RIP Frank the Car
When we decided that we were going to move back to Florida we knew that we’d have to get rid of our car, Frank. Since people from the scrapyard had already expressed interest in him we decided the easiest thing to do would be to scrap him. Just writing about it even now gives me a lump in my throat.
You see, Frank was a good working class kind of car. He had calloused hands, dirty fingernails, swore a lot and liked to go down to the local to have a pint with the boys. I’m sure he was pretty good at darts too. Frank served us well. Even though he was 16 years old he only broke down once and that wasn’t even his fault, but that’s another story.
The most convenient way for us to get rid of Frank though was to sell him for scrap. Poor Frank. Here’s how it all went down.
After we drove our fifty million suitcases to the hotel near the airport, we drove Frank to the scrapyard. The scrapyard was a dusty, loud place with lots of men and lots of F words being thrown about. Just the kind of place Frank would feel right at home in. A man told us to drive Frank onto the scale and then we went into the office to find out how much we could get for him. The man at the desk told us the price and asked, “Do you have everything out of it?”
“Yes,” we said.
“All right then,” the man said. Then suddenly a giant claw came down smashed right through Frank’s sunroof and flung him about thirty feet in the air. He landed with a crash on the other side of the lot. Then a second claw picked him up and flung him again into a pile of cars at the far end of the lot.

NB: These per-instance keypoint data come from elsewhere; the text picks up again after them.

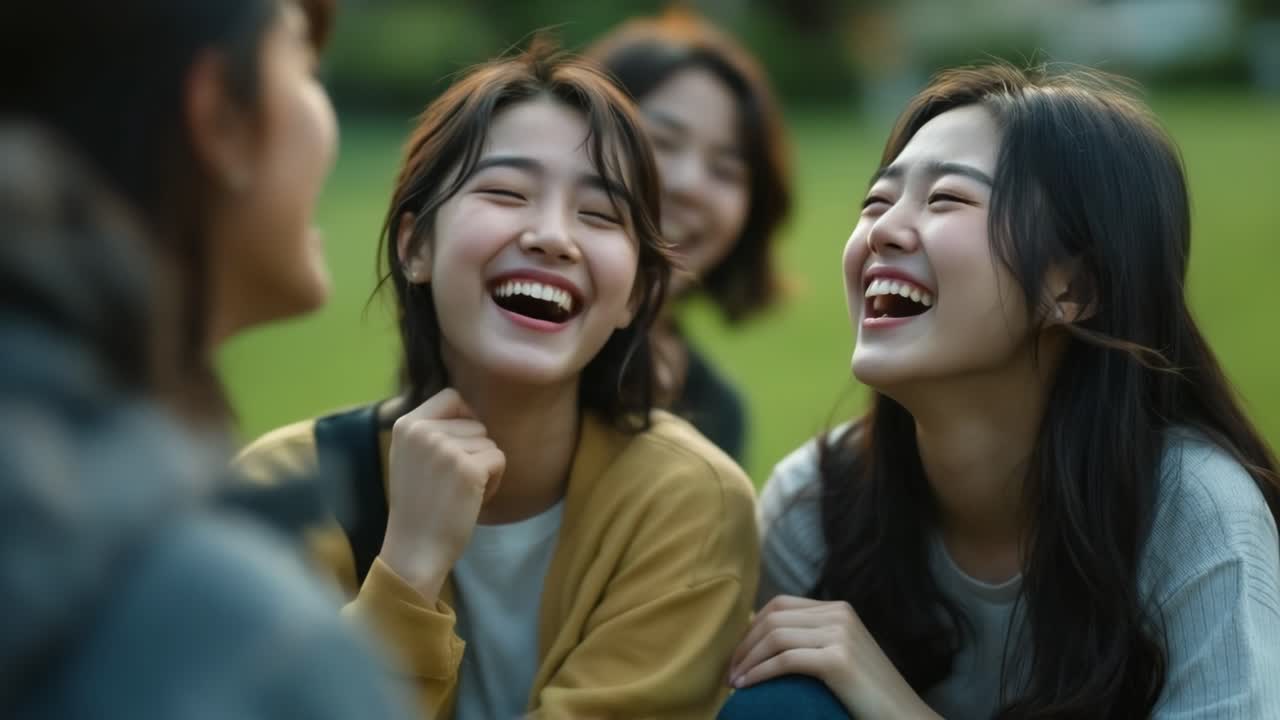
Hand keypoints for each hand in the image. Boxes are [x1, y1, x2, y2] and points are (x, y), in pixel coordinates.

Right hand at [377, 388, 504, 602]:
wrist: (414, 550)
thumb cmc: (419, 506)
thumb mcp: (411, 457)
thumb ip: (431, 431)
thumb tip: (468, 407)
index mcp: (406, 424)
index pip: (452, 396)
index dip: (465, 418)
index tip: (460, 446)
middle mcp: (423, 431)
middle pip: (475, 423)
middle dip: (474, 451)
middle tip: (453, 482)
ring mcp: (445, 448)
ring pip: (489, 442)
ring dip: (484, 468)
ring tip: (459, 492)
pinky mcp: (468, 468)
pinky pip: (499, 460)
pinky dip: (494, 482)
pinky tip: (472, 500)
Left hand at [728, 596, 939, 719]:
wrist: (904, 716)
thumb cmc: (869, 694)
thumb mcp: (840, 654)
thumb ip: (813, 639)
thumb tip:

We both stood their in shock. We were shocked for two reasons. Firstly, we’d never seen anyone throw a car before. Secondly, the scrapyard website has a little section on it about how to be environmentally friendly they must drain all the fluids from the cars before scrapping them. Unless a crew of small invisible men were busy doing that while we were finding out the price that didn’t happen.
When we moved to the UK we bought Frank from a friend for 100 pounds. When we sold him to the scrapyard they gave us 98 pounds. I think we made out pretty good. Too bad I can’t say the same for Frank. He will be missed.